被災したトンガ王国に対して、近隣のニュージーランドなどはすぐさま支援を開始し、続いて日本も飲料水などを現地に届けるなどの支援を開始しているが、本当に必要なモノやコトを早急に提供しないと”「空振」に「り」が付いて「空振り」”になってしまう。もしそんなことになれば、別の思惑があると思われる某国も支援を表明しているから注意が必要か? (今回、気象庁の津波予報はほぼ「空振り」気味になって、これは幸い?だったが・・)

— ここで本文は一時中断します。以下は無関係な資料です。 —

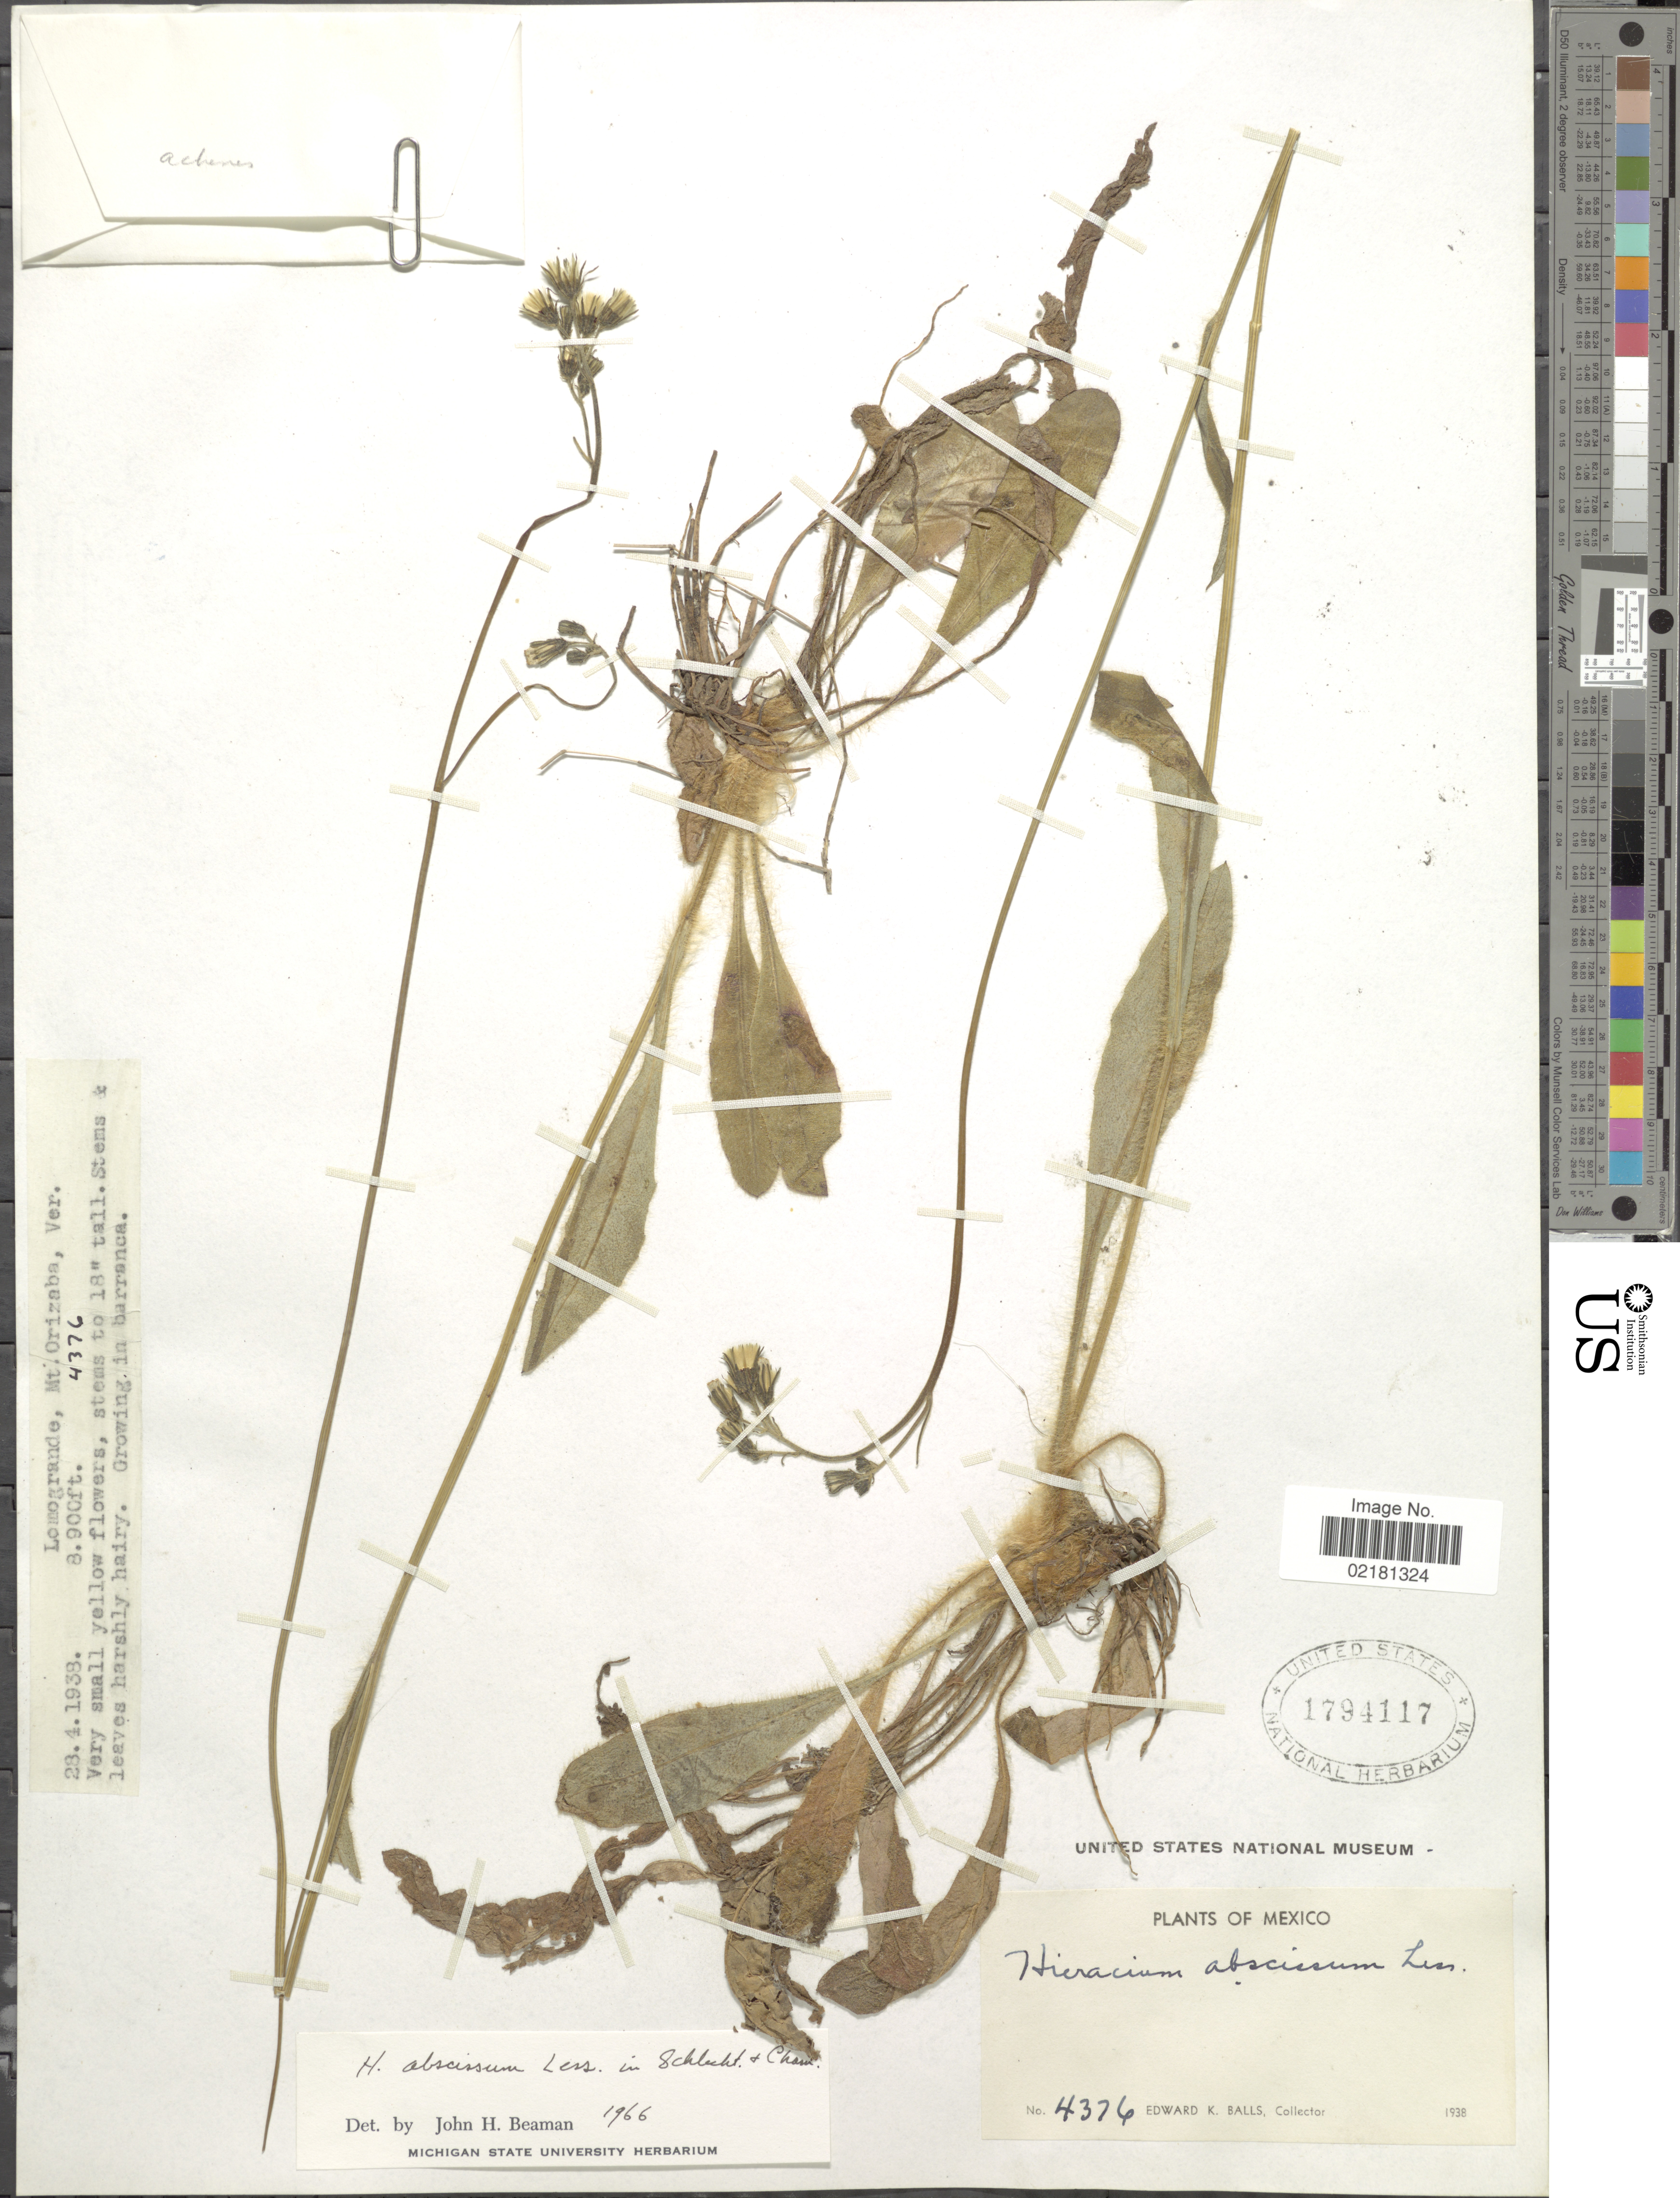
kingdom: Plantae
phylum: Tracheophyta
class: Magnoliopsida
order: Asterales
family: Asteraceae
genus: Hieracium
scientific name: Hieracium abscissum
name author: Less.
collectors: E. K. Balls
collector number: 4376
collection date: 1938-04-28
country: Mexico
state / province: Veracruz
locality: Ver. Lomogrande, Mt. Orizaba, in barranca.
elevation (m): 2713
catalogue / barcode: US 1794117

◎我が地域は「空振」ならぬテレビの「画像振れ」があった?!
我家が在る地域は成田空港と羽田空港から離発着する多くの飛行機の航路のほぼ真下にあたり、今から10数年以前までは、特に着陸に向かう飛行機は高度を下げ始めていた(当地と成田空港間の距離は44キロ)ので(小学生だった我が子たちによれば)飛行機胴体に描かれた「クジラの絵」がはっきり見えたほどだった。そのため騒音は空港付近ほどではないものの大きいのだが・・
それで何が起こるかと言えば、飛行機が上空に近づくとテレビ画像がゆらゆらと揺れて乱れる「画像振れ」が10秒くらい続く状態になった。つまり当時の東京タワーからのストレートな電波に対して飛行機の機体に反射した電波が加わって干渉していたのだ。
これには我慢できずに我が家は自家のアンテナによる受信をあきらめてケーブルテレビを導入するにいたった。ところが最近は飛行機の航路は変わらないものの(飛行管制の指示方針変更によってか)当地上空の飛行高度が以前より相当高くなっているので、昔のような「画像振れ」は無くなっているようだ。また、その後テレビは「地上デジタル」電波になった上に、それが東京スカイツリーからの発射に変更されたのだが、これも良い方向に影響しているのかは私にはわからない。無論、飛行機騒音も昔ほどではなくなった。